## WORK INSTRUCTIONS
Turn each line of the data below into a Markdown table with the columns Row and Line. Number the rows in order and leave out any blank lines.

## Records from a data source
========================================

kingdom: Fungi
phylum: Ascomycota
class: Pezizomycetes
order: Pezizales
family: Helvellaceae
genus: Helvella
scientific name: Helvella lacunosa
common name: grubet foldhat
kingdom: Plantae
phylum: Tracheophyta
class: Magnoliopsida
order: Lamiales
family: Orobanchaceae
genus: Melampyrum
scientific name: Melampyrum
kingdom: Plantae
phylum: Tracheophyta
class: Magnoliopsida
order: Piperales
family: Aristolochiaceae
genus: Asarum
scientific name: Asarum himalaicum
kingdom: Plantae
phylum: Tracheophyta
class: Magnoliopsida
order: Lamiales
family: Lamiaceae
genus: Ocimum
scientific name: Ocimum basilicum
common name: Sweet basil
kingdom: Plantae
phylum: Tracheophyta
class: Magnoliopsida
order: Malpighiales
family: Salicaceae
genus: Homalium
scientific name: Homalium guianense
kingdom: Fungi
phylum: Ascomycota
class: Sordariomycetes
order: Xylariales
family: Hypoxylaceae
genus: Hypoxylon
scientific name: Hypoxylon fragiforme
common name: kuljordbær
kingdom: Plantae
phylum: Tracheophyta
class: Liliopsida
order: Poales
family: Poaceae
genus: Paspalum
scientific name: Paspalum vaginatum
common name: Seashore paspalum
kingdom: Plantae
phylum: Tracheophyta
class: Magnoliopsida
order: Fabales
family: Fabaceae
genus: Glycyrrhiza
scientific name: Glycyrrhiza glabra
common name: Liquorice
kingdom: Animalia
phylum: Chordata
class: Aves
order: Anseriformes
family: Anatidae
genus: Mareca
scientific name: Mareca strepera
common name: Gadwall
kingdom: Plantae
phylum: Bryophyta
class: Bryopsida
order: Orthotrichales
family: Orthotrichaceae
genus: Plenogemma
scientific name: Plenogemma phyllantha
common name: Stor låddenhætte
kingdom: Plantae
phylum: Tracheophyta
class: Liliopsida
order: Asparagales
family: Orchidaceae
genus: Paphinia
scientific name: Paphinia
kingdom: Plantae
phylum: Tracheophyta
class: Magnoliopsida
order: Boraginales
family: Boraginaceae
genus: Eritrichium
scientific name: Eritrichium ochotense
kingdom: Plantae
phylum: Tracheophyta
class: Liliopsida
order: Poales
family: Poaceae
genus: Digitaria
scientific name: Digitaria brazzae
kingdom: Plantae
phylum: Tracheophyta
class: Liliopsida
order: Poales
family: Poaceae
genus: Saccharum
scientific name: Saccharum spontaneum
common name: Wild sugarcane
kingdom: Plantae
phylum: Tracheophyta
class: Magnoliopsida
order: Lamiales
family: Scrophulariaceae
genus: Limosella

========================================

## CORRECT ANSWER
| Row | Line |
|---|---|
| 1 | kingdom: Fungi |
| 2 | phylum: Ascomycota |
| 3 | class: Pezizomycetes |
| 4 | order: Pezizales |
| 5 | family: Helvellaceae |
| 6 | genus: Helvella |
| 7 | scientific name: Helvella lacunosa |
| 8 | common name: grubet foldhat |
| 9 | kingdom: Plantae |
| 10 | phylum: Tracheophyta |
| 11 | class: Magnoliopsida |
| 12 | order: Lamiales |
| 13 | family: Orobanchaceae |
| 14 | genus: Melampyrum |
| 15 | scientific name: Melampyrum |
| 16 | kingdom: Plantae |
| 17 | phylum: Tracheophyta |
| 18 | class: Magnoliopsida |
| 19 | order: Piperales |
| 20 | family: Aristolochiaceae |
| 21 | genus: Asarum |
| 22 | scientific name: Asarum himalaicum |
| 23 | kingdom: Plantae |
| 24 | phylum: Tracheophyta |
| 25 | class: Magnoliopsida |
| 26 | order: Lamiales |
| 27 | family: Lamiaceae |
| 28 | genus: Ocimum |
| 29 | scientific name: Ocimum basilicum |
| 30 | common name: Sweet basil |
| 31 | kingdom: Plantae |
| 32 | phylum: Tracheophyta |
| 33 | class: Magnoliopsida |
| 34 | order: Malpighiales |
| 35 | family: Salicaceae |
| 36 | genus: Homalium |
| 37 | scientific name: Homalium guianense |
| 38 | kingdom: Fungi |
| 39 | phylum: Ascomycota |
| 40 | class: Sordariomycetes |
| 41 | order: Xylariales |
| 42 | family: Hypoxylaceae |
| 43 | genus: Hypoxylon |
| 44 | scientific name: Hypoxylon fragiforme |
| 45 | common name: kuljordbær |
| 46 | kingdom: Plantae |
| 47 | phylum: Tracheophyta |
| 48 | class: Liliopsida |
| 49 | order: Poales |
| 50 | family: Poaceae |
| 51 | genus: Paspalum |
| 52 | scientific name: Paspalum vaginatum |
| 53 | common name: Seashore paspalum |
| 54 | kingdom: Plantae |
| 55 | phylum: Tracheophyta |
| 56 | class: Magnoliopsida |
| 57 | order: Fabales |
| 58 | family: Fabaceae |
| 59 | genus: Glycyrrhiza |
| 60 | scientific name: Glycyrrhiza glabra |
| 61 | common name: Liquorice |
| 62 | kingdom: Animalia |
| 63 | phylum: Chordata |
| 64 | class: Aves |
| 65 | order: Anseriformes |
| 66 | family: Anatidae |
| 67 | genus: Mareca |
| 68 | scientific name: Mareca strepera |
| 69 | common name: Gadwall |
| 70 | kingdom: Plantae |
| 71 | phylum: Bryophyta |
| 72 | class: Bryopsida |
| 73 | order: Orthotrichales |
| 74 | family: Orthotrichaceae |
| 75 | genus: Plenogemma |
| 76 | scientific name: Plenogemma phyllantha |
| 77 | common name: Stor låddenhætte |
| 78 | kingdom: Plantae |
| 79 | phylum: Tracheophyta |
| 80 | class: Liliopsida |
| 81 | order: Asparagales |
| 82 | family: Orchidaceae |
| 83 | genus: Paphinia |
| 84 | scientific name: Paphinia |
| 85 | kingdom: Plantae |
| 86 | phylum: Tracheophyta |
| 87 | class: Magnoliopsida |
| 88 | order: Boraginales |
| 89 | family: Boraginaceae |
| 90 | genus: Eritrichium |
| 91 | scientific name: Eritrichium ochotense |
| 92 | kingdom: Plantae |
| 93 | phylum: Tracheophyta |
| 94 | class: Liliopsida |
| 95 | order: Poales |
| 96 | family: Poaceae |
| 97 | genus: Digitaria |
| 98 | scientific name: Digitaria brazzae |
| 99 | kingdom: Plantae |
| 100 | phylum: Tracheophyta |
| 101 | class: Liliopsida |
| 102 | order: Poales |
| 103 | family: Poaceae |
| 104 | genus: Saccharum |
| 105 | scientific name: Saccharum spontaneum |
| 106 | common name: Wild sugarcane |
| 107 | kingdom: Plantae |
| 108 | phylum: Tracheophyta |
| 109 | class: Magnoliopsida |
| 110 | order: Lamiales |
| 111 | family: Scrophulariaceae |
| 112 | genus: Limosella |